▶ [Task brief]: Your copy should hold exactly the lines from the beginning of the listing below through the line with "S1:** Representation of", without any pictures.

▶ [Material for this exercise]:
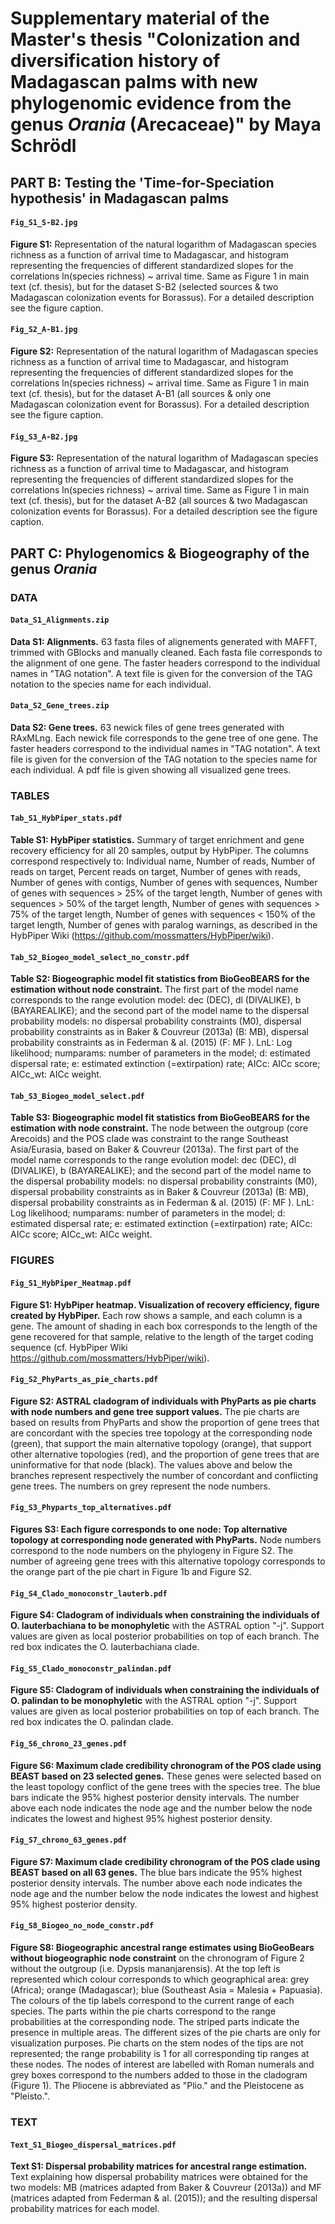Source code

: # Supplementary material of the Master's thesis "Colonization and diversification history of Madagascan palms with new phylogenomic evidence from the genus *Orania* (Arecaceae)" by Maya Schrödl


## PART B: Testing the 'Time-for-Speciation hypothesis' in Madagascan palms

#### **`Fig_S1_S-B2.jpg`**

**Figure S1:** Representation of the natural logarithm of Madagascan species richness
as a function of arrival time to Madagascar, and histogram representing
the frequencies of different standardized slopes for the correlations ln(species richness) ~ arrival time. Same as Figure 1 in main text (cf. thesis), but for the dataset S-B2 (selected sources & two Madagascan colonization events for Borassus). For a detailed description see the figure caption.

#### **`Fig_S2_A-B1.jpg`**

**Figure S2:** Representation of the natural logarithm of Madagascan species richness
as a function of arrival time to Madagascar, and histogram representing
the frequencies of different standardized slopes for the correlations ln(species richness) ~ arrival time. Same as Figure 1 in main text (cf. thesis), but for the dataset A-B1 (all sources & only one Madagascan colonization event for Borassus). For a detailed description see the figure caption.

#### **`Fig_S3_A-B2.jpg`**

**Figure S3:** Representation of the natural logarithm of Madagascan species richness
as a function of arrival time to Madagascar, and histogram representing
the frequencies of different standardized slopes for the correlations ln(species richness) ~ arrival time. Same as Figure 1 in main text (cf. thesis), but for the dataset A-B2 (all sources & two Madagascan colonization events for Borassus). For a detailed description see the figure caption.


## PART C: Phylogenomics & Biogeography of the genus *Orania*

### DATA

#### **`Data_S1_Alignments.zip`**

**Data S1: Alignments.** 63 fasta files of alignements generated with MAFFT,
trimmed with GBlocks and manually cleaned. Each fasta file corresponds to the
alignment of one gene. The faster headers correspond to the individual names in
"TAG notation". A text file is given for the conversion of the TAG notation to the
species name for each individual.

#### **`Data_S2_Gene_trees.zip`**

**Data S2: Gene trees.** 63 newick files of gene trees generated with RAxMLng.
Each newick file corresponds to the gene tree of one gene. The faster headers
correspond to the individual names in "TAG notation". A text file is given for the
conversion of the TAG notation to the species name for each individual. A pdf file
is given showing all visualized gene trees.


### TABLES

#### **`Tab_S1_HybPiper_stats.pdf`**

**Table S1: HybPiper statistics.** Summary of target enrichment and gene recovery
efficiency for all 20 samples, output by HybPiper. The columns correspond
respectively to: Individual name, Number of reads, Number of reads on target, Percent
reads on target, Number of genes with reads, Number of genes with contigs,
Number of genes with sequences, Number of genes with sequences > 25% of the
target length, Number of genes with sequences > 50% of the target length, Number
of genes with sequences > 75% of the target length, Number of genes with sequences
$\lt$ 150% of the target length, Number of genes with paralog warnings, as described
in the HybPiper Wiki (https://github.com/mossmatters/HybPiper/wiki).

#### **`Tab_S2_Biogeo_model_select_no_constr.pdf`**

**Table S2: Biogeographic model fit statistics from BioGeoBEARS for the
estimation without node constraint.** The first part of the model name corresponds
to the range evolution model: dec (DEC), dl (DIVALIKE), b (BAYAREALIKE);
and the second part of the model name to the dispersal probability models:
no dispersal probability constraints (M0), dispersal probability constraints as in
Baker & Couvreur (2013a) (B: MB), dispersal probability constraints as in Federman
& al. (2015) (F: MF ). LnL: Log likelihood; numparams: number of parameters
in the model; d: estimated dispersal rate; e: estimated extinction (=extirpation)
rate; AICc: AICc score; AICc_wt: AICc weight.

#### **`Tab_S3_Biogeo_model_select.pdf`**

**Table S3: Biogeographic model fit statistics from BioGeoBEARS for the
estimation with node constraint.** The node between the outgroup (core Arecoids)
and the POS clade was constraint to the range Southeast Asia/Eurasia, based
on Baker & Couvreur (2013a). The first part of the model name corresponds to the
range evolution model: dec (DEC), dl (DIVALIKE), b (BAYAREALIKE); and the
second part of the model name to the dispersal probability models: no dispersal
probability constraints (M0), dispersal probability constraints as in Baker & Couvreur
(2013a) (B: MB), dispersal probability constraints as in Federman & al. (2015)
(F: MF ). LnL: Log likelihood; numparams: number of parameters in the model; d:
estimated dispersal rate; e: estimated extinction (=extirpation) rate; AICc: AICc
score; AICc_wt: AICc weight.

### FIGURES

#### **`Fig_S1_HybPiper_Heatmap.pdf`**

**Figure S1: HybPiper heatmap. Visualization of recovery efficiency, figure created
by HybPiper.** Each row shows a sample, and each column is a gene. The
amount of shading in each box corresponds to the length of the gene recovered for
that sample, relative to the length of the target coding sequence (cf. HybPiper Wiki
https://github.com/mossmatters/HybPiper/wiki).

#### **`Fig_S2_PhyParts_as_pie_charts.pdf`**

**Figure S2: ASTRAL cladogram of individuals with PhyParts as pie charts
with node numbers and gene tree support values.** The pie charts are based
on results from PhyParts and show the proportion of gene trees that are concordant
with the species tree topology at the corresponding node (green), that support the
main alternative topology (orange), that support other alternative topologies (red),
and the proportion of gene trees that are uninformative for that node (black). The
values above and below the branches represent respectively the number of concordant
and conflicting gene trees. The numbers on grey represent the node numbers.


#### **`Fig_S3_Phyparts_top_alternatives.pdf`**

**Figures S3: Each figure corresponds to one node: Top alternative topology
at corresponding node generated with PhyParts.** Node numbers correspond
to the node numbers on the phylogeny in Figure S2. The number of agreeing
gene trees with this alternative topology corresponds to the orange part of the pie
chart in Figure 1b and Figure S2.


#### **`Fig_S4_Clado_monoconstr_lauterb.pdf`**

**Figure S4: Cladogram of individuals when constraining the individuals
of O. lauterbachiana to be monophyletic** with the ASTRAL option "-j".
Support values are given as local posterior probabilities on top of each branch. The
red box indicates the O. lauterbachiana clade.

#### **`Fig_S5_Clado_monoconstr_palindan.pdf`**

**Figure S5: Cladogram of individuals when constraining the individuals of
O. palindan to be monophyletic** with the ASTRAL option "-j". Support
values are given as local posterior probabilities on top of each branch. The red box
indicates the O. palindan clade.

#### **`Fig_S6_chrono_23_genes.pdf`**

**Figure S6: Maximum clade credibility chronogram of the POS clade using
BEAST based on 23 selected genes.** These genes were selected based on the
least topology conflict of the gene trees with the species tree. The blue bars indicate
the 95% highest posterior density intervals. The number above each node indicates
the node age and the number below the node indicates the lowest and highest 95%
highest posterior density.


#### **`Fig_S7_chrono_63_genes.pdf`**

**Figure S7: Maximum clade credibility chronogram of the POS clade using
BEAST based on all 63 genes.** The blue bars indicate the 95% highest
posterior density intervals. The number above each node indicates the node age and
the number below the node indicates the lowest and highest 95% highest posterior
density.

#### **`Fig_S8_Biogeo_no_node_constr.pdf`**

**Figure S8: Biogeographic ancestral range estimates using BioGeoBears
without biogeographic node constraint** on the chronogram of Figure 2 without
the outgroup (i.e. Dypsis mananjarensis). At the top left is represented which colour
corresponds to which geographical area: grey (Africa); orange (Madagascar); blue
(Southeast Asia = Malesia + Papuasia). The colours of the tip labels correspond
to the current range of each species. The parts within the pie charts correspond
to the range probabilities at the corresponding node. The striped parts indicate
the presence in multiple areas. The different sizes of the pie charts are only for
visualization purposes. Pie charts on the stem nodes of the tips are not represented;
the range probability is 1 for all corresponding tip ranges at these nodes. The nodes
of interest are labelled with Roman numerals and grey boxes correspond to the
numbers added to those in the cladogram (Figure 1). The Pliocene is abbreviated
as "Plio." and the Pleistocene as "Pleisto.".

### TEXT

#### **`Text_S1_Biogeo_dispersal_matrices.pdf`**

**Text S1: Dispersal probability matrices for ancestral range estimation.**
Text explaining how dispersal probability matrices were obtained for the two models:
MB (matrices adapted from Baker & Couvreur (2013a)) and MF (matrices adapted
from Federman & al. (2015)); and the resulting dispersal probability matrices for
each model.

▶ [Output for this task]:
Source code

: # Supplementary material of the Master's thesis "Colonization and diversification history of Madagascan palms with new phylogenomic evidence from the genus *Orania* (Arecaceae)" by Maya Schrödl


## PART B: Testing the 'Time-for-Speciation hypothesis' in Madagascan palms

#### **`Fig_S1_S-B2.jpg`**

**Figure S1:** Representation of the natural logarithm of Madagascan species richness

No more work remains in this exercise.